MBANKOMO, 29 novembre 2025 – La victoire était attendue, son ampleur, en revanche, est un plébiscite. Ce samedi, au Centre d’Excellence de la CAF à Mbankomo, Samuel Eto’o a été largement réélu pour un deuxième mandat à la présidence de la Fédération Camerounaise de Football (FECAFOOT). Face à un adversaire symbolique, le dénommé Kombi Moelle, l’ancienne gloire du football mondial a recueilli une quasi-unanimité, scellant par le vote la confiance que lui accordent les acteurs du football national.

Sur les 87 délégués habilités à voter, 85 ont glissé un bulletin en sa faveur. Seuls deux bulletins nuls sont venus troubler une scène qui ressemblait à un couronnement.

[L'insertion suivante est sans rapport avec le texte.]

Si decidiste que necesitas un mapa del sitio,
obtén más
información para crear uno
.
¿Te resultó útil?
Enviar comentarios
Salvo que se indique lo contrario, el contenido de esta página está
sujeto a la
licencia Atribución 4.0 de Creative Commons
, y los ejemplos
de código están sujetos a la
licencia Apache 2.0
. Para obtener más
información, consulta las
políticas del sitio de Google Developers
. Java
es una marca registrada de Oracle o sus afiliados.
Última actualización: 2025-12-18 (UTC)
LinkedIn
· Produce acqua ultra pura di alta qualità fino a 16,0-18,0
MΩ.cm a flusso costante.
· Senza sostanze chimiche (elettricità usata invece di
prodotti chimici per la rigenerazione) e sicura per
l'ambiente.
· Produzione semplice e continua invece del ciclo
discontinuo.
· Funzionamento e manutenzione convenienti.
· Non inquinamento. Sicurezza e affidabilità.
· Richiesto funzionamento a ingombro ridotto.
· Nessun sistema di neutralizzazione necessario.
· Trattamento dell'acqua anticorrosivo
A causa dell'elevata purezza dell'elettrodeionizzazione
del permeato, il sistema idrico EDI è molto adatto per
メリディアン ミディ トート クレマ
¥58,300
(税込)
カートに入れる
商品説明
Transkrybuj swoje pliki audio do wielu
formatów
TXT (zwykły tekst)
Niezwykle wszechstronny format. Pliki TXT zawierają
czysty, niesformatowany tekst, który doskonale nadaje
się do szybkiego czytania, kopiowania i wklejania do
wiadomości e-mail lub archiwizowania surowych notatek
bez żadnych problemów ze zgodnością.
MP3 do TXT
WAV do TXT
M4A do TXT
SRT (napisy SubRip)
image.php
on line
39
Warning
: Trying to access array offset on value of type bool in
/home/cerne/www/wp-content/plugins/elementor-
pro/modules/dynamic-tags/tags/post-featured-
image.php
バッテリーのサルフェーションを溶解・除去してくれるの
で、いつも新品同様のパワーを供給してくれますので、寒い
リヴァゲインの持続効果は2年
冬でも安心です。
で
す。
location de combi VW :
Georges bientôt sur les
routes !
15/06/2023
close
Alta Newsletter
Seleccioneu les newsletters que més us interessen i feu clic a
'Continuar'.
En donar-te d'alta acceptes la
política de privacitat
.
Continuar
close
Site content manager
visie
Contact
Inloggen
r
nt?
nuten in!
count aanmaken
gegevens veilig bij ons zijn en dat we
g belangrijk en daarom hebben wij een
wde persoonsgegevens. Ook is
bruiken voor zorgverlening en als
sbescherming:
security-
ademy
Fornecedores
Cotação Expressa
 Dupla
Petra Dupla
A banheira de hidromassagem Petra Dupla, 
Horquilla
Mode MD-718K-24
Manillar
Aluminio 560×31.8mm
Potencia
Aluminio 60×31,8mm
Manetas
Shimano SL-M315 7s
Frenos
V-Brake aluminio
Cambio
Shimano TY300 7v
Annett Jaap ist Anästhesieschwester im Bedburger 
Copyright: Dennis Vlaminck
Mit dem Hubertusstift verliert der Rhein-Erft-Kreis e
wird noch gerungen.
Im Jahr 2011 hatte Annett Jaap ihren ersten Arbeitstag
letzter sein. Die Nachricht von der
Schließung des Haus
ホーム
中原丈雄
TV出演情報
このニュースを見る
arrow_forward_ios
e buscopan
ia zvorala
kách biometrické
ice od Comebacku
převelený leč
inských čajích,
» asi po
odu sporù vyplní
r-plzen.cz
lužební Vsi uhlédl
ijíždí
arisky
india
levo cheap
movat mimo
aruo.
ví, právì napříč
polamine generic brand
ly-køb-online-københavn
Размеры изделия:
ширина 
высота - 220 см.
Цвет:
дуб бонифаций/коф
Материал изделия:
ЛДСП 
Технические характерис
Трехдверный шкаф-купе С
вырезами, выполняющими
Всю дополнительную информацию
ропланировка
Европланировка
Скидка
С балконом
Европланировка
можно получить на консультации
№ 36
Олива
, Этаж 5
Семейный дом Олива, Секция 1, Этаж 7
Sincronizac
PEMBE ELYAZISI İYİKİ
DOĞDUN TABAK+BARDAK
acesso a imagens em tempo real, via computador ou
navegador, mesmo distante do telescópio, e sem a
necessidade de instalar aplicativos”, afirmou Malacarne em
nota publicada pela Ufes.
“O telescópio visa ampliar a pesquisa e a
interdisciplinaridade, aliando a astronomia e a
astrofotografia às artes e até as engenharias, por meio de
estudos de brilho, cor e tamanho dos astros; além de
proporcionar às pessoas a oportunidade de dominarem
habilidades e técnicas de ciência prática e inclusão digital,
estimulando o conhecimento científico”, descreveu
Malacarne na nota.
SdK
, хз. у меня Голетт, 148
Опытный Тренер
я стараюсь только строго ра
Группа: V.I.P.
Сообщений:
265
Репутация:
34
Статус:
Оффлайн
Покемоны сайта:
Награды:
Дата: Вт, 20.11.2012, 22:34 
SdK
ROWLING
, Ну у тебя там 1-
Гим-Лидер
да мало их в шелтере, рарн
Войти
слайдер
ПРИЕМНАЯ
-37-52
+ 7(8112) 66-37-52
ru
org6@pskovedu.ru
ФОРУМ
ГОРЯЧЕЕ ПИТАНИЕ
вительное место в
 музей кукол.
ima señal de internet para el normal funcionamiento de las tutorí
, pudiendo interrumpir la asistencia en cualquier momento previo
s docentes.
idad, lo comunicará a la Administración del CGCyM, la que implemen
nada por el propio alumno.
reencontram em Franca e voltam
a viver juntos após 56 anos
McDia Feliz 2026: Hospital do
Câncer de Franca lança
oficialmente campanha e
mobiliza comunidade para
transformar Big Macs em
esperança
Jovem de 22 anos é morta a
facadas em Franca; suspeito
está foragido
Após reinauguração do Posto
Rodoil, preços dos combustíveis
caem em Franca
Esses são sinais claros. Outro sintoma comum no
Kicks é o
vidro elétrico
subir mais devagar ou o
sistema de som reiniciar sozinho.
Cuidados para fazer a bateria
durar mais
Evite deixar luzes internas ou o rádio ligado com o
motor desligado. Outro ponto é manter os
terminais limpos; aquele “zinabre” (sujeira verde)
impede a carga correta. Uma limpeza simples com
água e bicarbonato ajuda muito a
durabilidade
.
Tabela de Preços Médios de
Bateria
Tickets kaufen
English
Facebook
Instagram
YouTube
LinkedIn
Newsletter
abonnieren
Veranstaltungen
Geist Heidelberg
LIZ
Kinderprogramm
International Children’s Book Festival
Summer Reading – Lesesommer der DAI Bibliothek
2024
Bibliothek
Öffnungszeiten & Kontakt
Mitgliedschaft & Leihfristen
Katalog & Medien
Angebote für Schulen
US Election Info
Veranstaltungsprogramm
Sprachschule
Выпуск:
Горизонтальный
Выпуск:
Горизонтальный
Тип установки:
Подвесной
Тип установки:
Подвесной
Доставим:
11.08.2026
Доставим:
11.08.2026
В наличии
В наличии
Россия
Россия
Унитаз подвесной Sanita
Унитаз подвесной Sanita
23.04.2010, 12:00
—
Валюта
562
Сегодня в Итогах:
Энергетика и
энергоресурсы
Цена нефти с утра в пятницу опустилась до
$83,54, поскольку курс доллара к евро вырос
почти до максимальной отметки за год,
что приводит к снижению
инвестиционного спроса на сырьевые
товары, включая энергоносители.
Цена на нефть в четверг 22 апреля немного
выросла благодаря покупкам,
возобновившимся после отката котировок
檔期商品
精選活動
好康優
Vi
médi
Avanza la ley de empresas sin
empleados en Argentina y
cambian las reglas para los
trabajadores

Un score de 97,70 % qui sonne comme une légitimation sans appel de sa politique et de sa vision, entamées il y a quatre ans. Candidat unique à sa propre succession, Eto’o n’a laissé que peu d’espace à une opposition qui peinait à incarner une alternative crédible.

Un premier mandat sous le signe de la refondation

Élu pour la première fois en 2021 sur une promesse de révolutionner le football camerounais, Samuel Eto’o a passé son premier mandat à poser les fondations d’un édifice qu’il souhaite voir achever. Sa réélection n’est donc pas une surprise, mais elle s’apparente à une validation. Les délégués, représentants des clubs, des ligues et des autres composantes du football, ont massivement approuvé les axes majeurs de son action : la revalorisation du football national sous toutes ses facettes, la chasse aux dérives et la promesse d’un football professionnel et transparent.

Des projets structurants, souvent annoncés avec force, sont encore en chantier. La restructuration en profondeur des championnats, la construction d’infrastructures sportives modernes et, surtout, l’achèvement des travaux du nouveau siège de la FECAFOOT à Warda figurent en tête des priorités pour ces quatre prochaines années. Ce deuxième mandat se profile ainsi comme celui de la concrétisation, celui où les promesses doivent se transformer en réalités tangibles pour les millions de supporters camerounais.

Les défis d’une victoire écrasante

Si l’heure n’est plus aux polémiques, comme le soulignent les proches de la FECAFOOT, le chemin reste semé d’embûches. La pression sera immense sur les épaules de l’ancien attaquant. La performance des équipes fanions, notamment les Lions Indomptables, dont les résultats en compétitions internationales restent la principale vitrine du football camerounais, sera scrutée comme le baromètre de son succès. La gestion du football féminin et des catégories de jeunes constituera un autre test décisif.

La légitimité que lui confère ce score quasi parfait s’accompagne d’une responsabilité accrue. Samuel Eto’o n’a désormais plus d’excuses. Le temps des réformes est derrière lui ; place maintenant à celui des résultats. Les attentes sont à la mesure de son aura : immenses. Le football camerounais tout entier, des stades de terre battue de l’intérieur du pays aux pelouses rutilantes des stades internationaux, espère que ce nouveau règne de quatre ans, jusqu’en 2029, marquera l’avènement d’une ère faste, digne du palmarès de son désormais incontestable président.